====== Matériel présenté ======

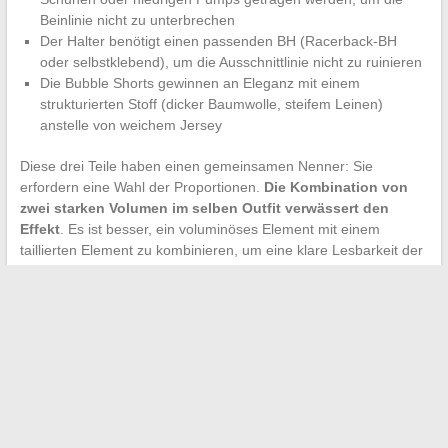
Beinlinie nicht zu unterbrechen
Der Halter benötigt einen passenden BH (Racerback-BH
oder selbstklebend), um die Ausschnittlinie nicht zu ruinieren
Die Bubble Shorts gewinnen an Eleganz mit einem
strukturierten Stoff (dicker Baumwolle, steifem Leinen)
anstelle von weichem Jersey
Diese drei Teile haben einen gemeinsamen Nenner: Sie
erfordern eine Wahl der Proportionen.
Die Kombination von
zwei starken Volumen im selben Outfit verwässert den
Effekt
. Es ist besser, ein voluminöses Element mit einem
taillierten Element zu kombinieren, um eine klare Lesbarkeit der
Silhouette zu bewahren.
Die Modetrends Sommer 2026 zeichnen sich durch klare
Schnitte und eine Palette aus, die von Rosa dominiert wird. Die
KI-gestützten Styling-Tools bieten eine Alternative zum
impulsiven Kauf, indem sie bestehende Teile reaktivieren. Der
rote Faden der Saison lässt sich in einem Wort
zusammenfassen: Kontrast, sei es zwischen Volumen, Farben
oder Längen.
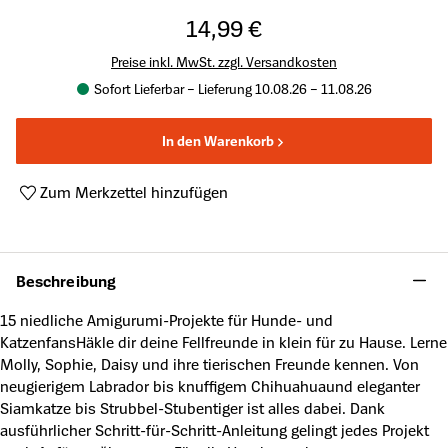
14,99 €
Preise inkl. MwSt. zzgl. Versandkosten
Sofort Lieferbar – Lieferung 10.08.26 – 11.08.26
In den Warenkorb
Zum Merkzettel hinzufügen
Produktnummer:
A63865872
Beschreibung
15 niedliche Amigurumi-Projekte für Hunde- und
KatzenfansHäkle dir deine Fellfreunde in klein für zu Hause. Lerne
Molly, Sophie, Daisy und ihre tierischen Freunde kennen. Von
neugierigem Labrador bis knuffigem Chihuahuaund eleganter
Siamkatze bis Strubbel-Stubentiger ist alles dabei. Dank
ausführlicher Schritt-für-Schritt-Anleitung gelingt jedes Projekt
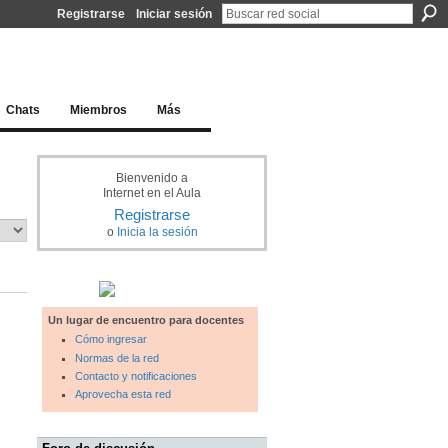
Registrarse
Iniciar sesión
l docente para una educación del siglo XXI
Chats
Miembros
Más
Bienvenido a
Internet en el Aula
Registrarse
o
Inicia la sesión
Un lugar de encuentro para docentes
Cómo ingresar
Normas de la red
Contacto y notificaciones
Aprovecha esta red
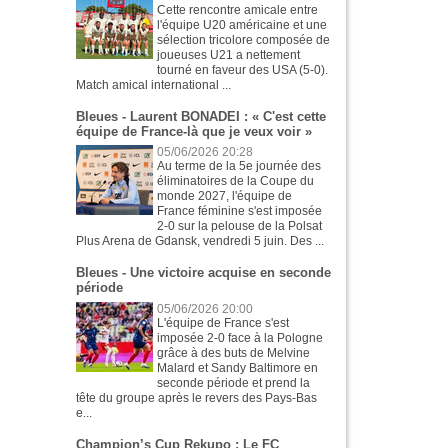
Cette rencontre amicale entre
l'équipe U20 américaine et une
sélection tricolore composée de
joueuses U21 a nettement
tourné en faveur des USA (5-0).
Match amical international ...
Bleues - Laurent BONADEI : « C'est cette
équipe de France-là que je veux voir »
05/06/2026 20:28
Au terme de la 5e journée des
éliminatoires de la Coupe du
monde 2027, l'équipe de
France féminine s'est imposée
2-0 sur la pelouse de la Polsat
Plus Arena de Gdansk, vendredi 5 juin. Des ...
Bleues - Une victoire acquise en seconde
période
05/06/2026 20:00
L'équipe de France s'est
imposée 2-0 face à la Pologne
grâce à des buts de Melvine
Malard et Sandy Baltimore en
seconde période et prend la
tête du groupe après le revers des Pays-Bas
e...
Champion’s Cup Rekupo : Le FC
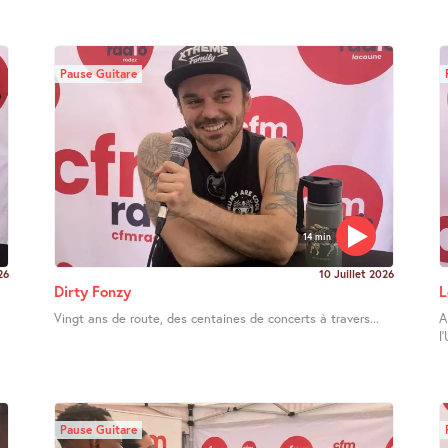
Pause Guitare
14 min
26
10 Juillet 2026
Dirty Fonzy
L
Vingt ans de route, des centaines de concerts à travers...
A
l
Pause Guitare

======

Recopiez tout le matériel ci-dessus en remplaçant "Pause Guitare" par "Pause Musique", sans rien modifier d'autre. Omettez les images dans votre réponse.

Beinlinie nicht zu unterbrechen
Der Halter benötigt einen passenden BH (Racerback-BH
oder selbstklebend), um die Ausschnittlinie nicht zu ruinieren
Die Bubble Shorts gewinnen an Eleganz mit einem
strukturierten Stoff (dicker Baumwolle, steifem Leinen)
anstelle von weichem Jersey
Diese drei Teile haben einen gemeinsamen Nenner: Sie
erfordern eine Wahl der Proportionen.
Die Kombination von
zwei starken Volumen im selben Outfit verwässert den
Effekt
. Es ist besser, ein voluminöses Element mit einem
taillierten Element zu kombinieren, um eine klare Lesbarkeit der
Silhouette zu bewahren.
Die Modetrends Sommer 2026 zeichnen sich durch klare
Schnitte und eine Palette aus, die von Rosa dominiert wird. Die
KI-gestützten Styling-Tools bieten eine Alternative zum
impulsiven Kauf, indem sie bestehende Teile reaktivieren. Der
rote Faden der Saison lässt sich in einem Wort
zusammenfassen: Kontrast, sei es zwischen Volumen, Farben
oder Längen.
14,99 €
Preise inkl. MwSt. zzgl. Versandkosten
Sofort Lieferbar – Lieferung 10.08.26 – 11.08.26
In den Warenkorb
Zum Merkzettel hinzufügen
Produktnummer:
A63865872
Beschreibung
15 niedliche Amigurumi-Projekte für Hunde- und
KatzenfansHäkle dir deine Fellfreunde in klein für zu Hause. Lerne
Molly, Sophie, Daisy und ihre tierischen Freunde kennen. Von
neugierigem Labrador bis knuffigem Chihuahuaund eleganter
Siamkatze bis Strubbel-Stubentiger ist alles dabei. Dank
ausführlicher Schritt-für-Schritt-Anleitung gelingt jedes Projekt
Registrarse
Iniciar sesión
l docente para una educación del siglo XXI
Chats
Miembros
Más
Bienvenido a
Internet en el Aula
Registrarse
o
Inicia la sesión
Un lugar de encuentro para docentes
Cómo ingresar
Normas de la red
Contacto y notificaciones
Aprovecha esta red
Cette rencontre amicale entre
l'équipe U20 américaine et une
sélection tricolore composée de
joueuses U21 a nettement
tourné en faveur des USA (5-0).
Match amical international ...
Bleues - Laurent BONADEI : « C'est cette
équipe de France-là que je veux voir »
05/06/2026 20:28
Au terme de la 5e journée des
éliminatoires de la Coupe du
monde 2027, l'équipe de
France féminine s'est imposée
2-0 sur la pelouse de la Polsat
Plus Arena de Gdansk, vendredi 5 juin. Des ...
Bleues - Une victoire acquise en seconde
période
05/06/2026 20:00
L'équipe de France s'est
imposée 2-0 face à la Pologne
grâce à des buts de Melvine
Malard et Sandy Baltimore en
seconde période et prend la
tête du groupe après le revers des Pays-Bas
e...
Champion’s Cup Rekupo : Le FC
Pause Musique
14 min
26
10 Juillet 2026
Dirty Fonzy
L
Vingt ans de route, des centaines de concerts à travers...
A
l
Pause Musique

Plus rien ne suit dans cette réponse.